On the Dot

It’s a puzzle. It’s a game. It’s visual. It’s logical. It’s On the Dot, and it’s Major FUN.

You get 4 transparent squares, each of which shows a different pattern of colored dots. You also get 64, square puzzle cards, each of which also shows a different pattern of colored dots. The challenge: arrange all 4 transparent squares to match the pattern on the puzzle card.

The thing is, each transparent square has 8 possible positions. If they weren’t transparent, there’d only be 4. But, see, you can not only turn them clockwise, or counterclockwise, or upside-down or downside-up, you can also turn them over.

And then, since you always have to use all 4 transparent squares, there’s learning how to hide the wrong-colored dots underneath the right-colored dots. This works, because though the game cards are transparent, the dots aren’t.

And when you play it competitively (there are 4 sets of transparent squares, so up to 4 people can play), you’re all turning and flipping those colored squares and sometimes surprising the heck out of each other and yourselves when the solution actually appears.

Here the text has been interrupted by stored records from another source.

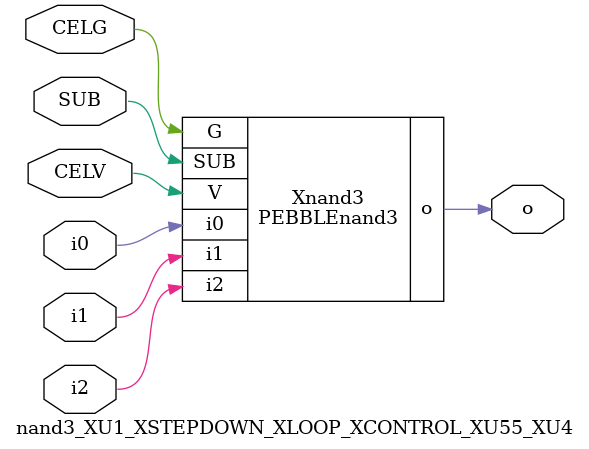
<source format=v>



module PEBBLEnand3 ( o, G, SUB, V, i0, i1, i2 );

  input i0;
  input V;
  input i2;
  input i1;
  input G;
  output o;
  input SUB;
endmodule

//Celera Confidential Do Not Copy nand3_XU1_XSTEPDOWN_XLOOP_XCONTROL_XU55_XU4
//Celera Confidential Symbol Generator
//5V Inverter
module nand3_XU1_XSTEPDOWN_XLOOP_XCONTROL_XU55_XU4 (CELV,CELG,i0,i1,i2,o,SUB);
input CELV;
input CELG;
input i0;
input i1;
input i2;
input SUB;
output o;

//Celera Confidential Do Not Copy nand3
PEBBLEnand3 Xnand3(
.V (CELV),
.i0 (i0),
.i1 (i1),
.i2 (i2),
.o (o),
.SUB (SUB),
.G (CELG)
);
//,diesize,PEBBLEnand3

//Celera Confidential Do Not Copy Module End
//Celera Schematic Generator
endmodule

</source>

This is a grown-up kind of puzzle/game, perceptually challenging, logically subtle. You probably need to be at least a fifth-grader before the fun really kicks in.

And it’s just about the perfect “filler” game for a games party – since people can pick it up and understand what the puzzle is about almost immediately, amaze onlookers with their brilliance, play with it for 5 minutes or an hour, and, when the time is right, invite others into a game of significant tension and even more significant fun.